*SUPPLIED PASSAGE:*
-- Begin --
BUG/MEDIUM: session: fix reporting of handshake processing time in the logs

The handshake processing time used to be stored per stream, which was
valid when there was exactly one stream per session. With H2 and
multiplexing it's not the case anymore and the reported handshake times
are wrong in the logs as it's computed between the TCP accept() and the
stream creation. Let's first move the handshake where it belongs, which
is the session.

However, this is not enough because we don't want to report an excessive
idle time either for H2 (since many requests use the connection).

So the solution used here is to have the stream retrieve sess->tv_accept
and the handshake duration when the stream is created, and let the mux
immediately reset them. This way, the handshake time becomes zero for the
second and subsequent requests in H2 (which was already the case in H1),
and the idle time exactly counts how long the connection remained unused
while it could be used, so in H1 it runs from the end of the previous
response and in H2 it runs from the end of the previous request since the
channel is already available.
-- End --
*WHAT YOU SHOULD DO:*
Reproduce everything in the commit message from "So the solution" down to "is already available.", keeping every word unchanged. Rely only on the commit message above.

*INFORMATION PROVIDED:*
-- Begin --
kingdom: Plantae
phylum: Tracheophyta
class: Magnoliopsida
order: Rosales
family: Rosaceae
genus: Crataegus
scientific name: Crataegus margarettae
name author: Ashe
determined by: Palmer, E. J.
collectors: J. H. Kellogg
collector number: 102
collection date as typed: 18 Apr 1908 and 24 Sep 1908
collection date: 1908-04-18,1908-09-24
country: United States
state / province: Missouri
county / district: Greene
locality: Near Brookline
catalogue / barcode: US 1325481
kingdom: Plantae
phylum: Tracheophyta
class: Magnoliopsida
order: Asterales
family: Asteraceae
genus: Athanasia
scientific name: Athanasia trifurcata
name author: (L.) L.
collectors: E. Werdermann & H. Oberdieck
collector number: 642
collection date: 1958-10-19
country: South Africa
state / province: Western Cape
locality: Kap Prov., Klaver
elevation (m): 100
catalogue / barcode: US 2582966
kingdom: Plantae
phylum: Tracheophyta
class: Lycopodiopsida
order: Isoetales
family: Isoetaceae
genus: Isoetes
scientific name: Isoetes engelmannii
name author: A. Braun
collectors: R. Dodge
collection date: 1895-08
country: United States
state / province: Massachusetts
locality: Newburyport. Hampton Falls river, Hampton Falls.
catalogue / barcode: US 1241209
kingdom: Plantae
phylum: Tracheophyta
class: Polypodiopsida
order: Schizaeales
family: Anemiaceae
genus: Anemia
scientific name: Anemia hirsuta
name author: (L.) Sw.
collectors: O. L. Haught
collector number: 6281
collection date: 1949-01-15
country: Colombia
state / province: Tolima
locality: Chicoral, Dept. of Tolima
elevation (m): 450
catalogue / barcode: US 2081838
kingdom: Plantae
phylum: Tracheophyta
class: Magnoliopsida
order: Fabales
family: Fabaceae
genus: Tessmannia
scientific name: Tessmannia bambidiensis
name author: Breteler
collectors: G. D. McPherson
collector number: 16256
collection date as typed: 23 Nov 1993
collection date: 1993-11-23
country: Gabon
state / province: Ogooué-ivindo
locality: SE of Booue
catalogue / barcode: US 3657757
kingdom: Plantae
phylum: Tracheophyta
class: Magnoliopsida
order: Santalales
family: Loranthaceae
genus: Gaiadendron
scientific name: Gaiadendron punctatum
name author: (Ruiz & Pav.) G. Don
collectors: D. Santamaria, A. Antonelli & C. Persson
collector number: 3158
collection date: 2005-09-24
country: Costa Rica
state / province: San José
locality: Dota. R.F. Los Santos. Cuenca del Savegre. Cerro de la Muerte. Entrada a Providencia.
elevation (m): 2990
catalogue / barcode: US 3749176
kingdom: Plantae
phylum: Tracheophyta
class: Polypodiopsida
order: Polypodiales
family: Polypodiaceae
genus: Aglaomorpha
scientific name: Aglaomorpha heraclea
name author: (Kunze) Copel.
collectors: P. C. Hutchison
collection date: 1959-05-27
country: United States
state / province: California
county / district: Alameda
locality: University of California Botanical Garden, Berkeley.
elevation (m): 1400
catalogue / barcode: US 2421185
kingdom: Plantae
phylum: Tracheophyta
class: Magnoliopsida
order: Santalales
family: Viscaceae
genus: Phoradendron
-- End --
*RESPONSE:*
So the solution used here is to have the stream retrieve sess->tv_accept
and the handshake duration when the stream is created, and let the mux
immediately reset them. This way, the handshake time becomes zero for the
second and subsequent requests in H2 (which was already the case in H1),
and the idle time exactly counts how long the connection remained unused
while it could be used, so in H1 it runs from the end of the previous
response and in H2 it runs from the end of the previous request since the
channel is already available.